Samuel ? Il est passé d’établissements en familles d’accueil, connaissant échec après échec. S’il manifeste beaucoup de violence et souffre de phobie scolaire le contraignant à une déscolarisation récurrente, il a une passion : l’ordinateur. A son arrivée, le lieu de vie lui en a acheté un, convenant avec lui d’un planning d’activités sur la semaine, avec comme seule obligation d’en présenter le résultat le vendredi devant les autres jeunes. Les épisodes de violence se sont estompés petit à petit. Samuel a cherché et trouvé un service civique, donnant toute satisfaction à ses employeurs.
Samuel s’est stabilisé. Il n’y a aucun doute, il ne risque pas d’être fragilisé par son départ brutal de ce lieu de vie.
Marin ? Il est arrivé au lieu de vie à la suite de différents placements qui ont pris fin, suite à ses passages à l’acte. A son arrivée, il passe beaucoup de temps dans sa chambre. Tout doucement, il se tourne vers les adultes avec qui il tisse un lien de confiance. Avec leur soutien, il a pu gérer sa phobie scolaire, en négociant avec le collège un temps en présentiel et un autre temps de travail en distanciel. Il a fini par se confier sur des choix de vie qu’il a du mal à gérer seul.
Pas de souci à se faire : l’évolution positive de Marin ne peut être menacée par la fermeture du lieu de vie. De toute façon, ce n’est pas le problème de l’ASE de l’Orne. L’adolescent n’habite pas, lui non plus, son département.
Sébastien ? A son arrivée il était en décrochage scolaire depuis un an et demi. Encouragé par l’équipe, il a tenté un retour complet au collège. Après sa première demi-journée, il a été pris à nouveau de panique et d’angoisse. Il revient en pleurs, tremblant et ayant du mal à se contrôler. Il faudra beaucoup de patience, pour qu’il reprenne le chemin de l’école. Il est accompagné en classe, par un adulte du lieu de vie, dans trois matières qu’il a choisies, ce même adulte travaillant avec lui d’autres cours au lieu de vie. Aujourd’hui, il arrive à prendre la parole en cours, ce qu’il ne faisait pas jusque-là.
Comme on peut s’en douter, Sébastien vivra, comme une chance, son départ brutal du Petit Bois. Tout est réglé pour lui !

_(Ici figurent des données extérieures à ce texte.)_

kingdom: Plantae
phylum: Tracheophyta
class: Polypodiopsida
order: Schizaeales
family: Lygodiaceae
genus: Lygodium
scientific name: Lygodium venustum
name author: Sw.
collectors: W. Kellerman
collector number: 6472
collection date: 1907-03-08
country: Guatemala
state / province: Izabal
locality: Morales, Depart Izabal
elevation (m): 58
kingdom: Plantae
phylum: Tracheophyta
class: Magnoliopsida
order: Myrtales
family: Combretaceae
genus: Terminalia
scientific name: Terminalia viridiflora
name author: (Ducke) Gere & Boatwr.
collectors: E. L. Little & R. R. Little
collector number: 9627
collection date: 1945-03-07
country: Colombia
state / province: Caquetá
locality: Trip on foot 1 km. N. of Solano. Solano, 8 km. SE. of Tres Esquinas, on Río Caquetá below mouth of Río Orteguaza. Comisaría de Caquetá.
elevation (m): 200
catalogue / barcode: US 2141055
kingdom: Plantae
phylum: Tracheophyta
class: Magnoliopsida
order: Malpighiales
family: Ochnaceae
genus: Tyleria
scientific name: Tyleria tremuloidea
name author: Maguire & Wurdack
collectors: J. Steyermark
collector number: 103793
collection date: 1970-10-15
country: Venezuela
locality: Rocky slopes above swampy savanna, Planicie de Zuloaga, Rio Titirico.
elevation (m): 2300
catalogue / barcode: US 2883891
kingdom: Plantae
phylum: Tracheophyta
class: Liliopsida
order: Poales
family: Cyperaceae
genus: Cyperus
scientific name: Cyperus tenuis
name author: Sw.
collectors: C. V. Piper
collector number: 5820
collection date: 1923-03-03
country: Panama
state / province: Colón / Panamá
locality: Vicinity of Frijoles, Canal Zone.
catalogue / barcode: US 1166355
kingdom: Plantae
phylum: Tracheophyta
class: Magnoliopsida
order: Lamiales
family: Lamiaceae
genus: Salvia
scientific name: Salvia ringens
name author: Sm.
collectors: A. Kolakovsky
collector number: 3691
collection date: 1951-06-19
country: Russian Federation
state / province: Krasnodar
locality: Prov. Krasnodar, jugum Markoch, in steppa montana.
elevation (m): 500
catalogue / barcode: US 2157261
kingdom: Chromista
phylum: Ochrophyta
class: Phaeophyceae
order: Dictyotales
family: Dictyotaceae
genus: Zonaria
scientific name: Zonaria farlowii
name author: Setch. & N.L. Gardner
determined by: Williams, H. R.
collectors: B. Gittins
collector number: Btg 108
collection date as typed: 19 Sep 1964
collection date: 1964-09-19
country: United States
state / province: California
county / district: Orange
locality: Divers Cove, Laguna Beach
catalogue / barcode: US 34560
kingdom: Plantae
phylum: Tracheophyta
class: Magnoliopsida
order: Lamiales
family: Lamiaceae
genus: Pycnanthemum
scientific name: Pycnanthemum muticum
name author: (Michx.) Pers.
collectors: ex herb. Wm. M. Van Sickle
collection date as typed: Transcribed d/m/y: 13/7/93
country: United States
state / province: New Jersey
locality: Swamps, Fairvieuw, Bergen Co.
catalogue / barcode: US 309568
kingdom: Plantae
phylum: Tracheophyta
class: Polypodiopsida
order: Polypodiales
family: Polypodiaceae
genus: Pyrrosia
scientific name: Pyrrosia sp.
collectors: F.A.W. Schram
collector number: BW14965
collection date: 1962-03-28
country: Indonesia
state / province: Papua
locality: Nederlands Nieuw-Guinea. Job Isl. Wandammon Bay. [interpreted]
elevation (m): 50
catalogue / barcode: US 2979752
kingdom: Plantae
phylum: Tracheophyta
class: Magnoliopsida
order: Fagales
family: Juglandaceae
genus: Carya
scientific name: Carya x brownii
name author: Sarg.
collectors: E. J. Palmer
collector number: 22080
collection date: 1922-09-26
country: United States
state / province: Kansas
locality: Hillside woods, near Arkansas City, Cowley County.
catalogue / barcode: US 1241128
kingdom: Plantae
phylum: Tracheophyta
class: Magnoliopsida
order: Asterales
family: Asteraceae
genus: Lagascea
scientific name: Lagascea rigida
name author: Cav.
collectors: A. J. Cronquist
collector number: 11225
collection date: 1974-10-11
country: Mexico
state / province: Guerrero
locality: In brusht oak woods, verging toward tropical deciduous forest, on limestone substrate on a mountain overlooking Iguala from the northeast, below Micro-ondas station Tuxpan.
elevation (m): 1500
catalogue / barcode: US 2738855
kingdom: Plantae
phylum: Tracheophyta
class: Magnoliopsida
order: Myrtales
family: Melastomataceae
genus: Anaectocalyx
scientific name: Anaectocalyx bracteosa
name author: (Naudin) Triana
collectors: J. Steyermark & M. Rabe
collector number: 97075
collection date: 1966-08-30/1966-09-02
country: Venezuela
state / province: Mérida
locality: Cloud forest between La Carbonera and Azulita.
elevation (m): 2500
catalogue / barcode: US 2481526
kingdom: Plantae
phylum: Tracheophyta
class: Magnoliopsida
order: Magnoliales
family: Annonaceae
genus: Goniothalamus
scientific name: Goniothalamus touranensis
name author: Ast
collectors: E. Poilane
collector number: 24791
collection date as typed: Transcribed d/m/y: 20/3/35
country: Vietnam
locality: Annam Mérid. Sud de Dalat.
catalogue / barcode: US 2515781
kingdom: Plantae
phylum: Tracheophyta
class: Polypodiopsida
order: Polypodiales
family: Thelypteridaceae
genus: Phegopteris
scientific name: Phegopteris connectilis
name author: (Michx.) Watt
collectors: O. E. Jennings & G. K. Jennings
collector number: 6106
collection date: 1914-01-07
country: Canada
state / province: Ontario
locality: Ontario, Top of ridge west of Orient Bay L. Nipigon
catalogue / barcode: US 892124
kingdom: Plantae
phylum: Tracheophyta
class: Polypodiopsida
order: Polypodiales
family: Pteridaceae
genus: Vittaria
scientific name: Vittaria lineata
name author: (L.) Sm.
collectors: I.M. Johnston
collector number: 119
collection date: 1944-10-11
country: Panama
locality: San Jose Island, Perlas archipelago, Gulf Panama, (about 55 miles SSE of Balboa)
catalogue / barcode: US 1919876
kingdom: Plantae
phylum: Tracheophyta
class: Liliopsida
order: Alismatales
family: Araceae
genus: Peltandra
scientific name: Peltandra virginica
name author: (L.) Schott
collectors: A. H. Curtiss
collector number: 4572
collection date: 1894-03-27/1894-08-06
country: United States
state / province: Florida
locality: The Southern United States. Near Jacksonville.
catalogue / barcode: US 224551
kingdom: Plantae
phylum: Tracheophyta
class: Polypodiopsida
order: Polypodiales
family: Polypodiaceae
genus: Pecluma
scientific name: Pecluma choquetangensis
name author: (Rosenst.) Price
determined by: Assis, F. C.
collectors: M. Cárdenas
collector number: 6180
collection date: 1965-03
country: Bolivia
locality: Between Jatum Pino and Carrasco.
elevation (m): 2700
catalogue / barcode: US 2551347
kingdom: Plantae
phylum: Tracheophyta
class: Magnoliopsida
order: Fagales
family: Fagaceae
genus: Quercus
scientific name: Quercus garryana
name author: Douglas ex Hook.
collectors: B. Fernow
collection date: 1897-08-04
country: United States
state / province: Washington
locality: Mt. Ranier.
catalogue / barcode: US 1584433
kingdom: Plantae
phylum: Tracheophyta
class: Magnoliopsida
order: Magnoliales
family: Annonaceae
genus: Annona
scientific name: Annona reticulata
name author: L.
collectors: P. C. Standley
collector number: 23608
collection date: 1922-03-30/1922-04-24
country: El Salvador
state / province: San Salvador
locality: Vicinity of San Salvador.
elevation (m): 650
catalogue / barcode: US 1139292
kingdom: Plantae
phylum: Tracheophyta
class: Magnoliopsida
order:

Rayan ? Depuis son arrivée, ses troubles du comportement n’ont jamais vraiment disparu. Sa scolarité se répartit entre deux matinées d’ateliers au sein du lieu de vie supervisé par les enseignants du collège et la présence au collège avec le permanent du lieu de vie ou une AVS (aide à la vie scolaire). L’année a connu des hauts et des bas. Mais elle a permis une orientation pré professionnelle pour concrétiser le rêve de l’adolescent : devenir agriculteur. Ses maîtres de stage sont ravis au point d’envisager un apprentissage pour Rayan s’il continue sur cette lancée.
Rayan progresse bien. Mais, il a encore grand besoin de la continuité du soutien des professionnel. Tant pis, pour lui !
Tom, Robin, Valentin, Samuel, Marin, Sébastien et Rayan ont reçu de Monsieur le Président du Conseil départemental de l’Orne et de son service de l’Aide sociale à l’enfance un triple cadeau de noël : la rupture de la relation avec les adultes qui avaient réussi à tisser avec eux un vrai lien de confiance ; le départ précipité d’un lieu de vie où ils avaient trouvé leur place et où ils progressaient ; une nouvelle cassure dans leur parcours douloureux. Ils ne peuvent qu’en être profondément reconnaissants.
On comprend combien la « signature du mandat de gestion » était essentielle à leur développement, leur équilibre et leur épanouissement.
On ne peut que reconnaître à cette administration combien « La préoccupation première et quotidienne du Département est de tout mettre en œuvre dans l’intérêt des jeunes et leur mieux-être ».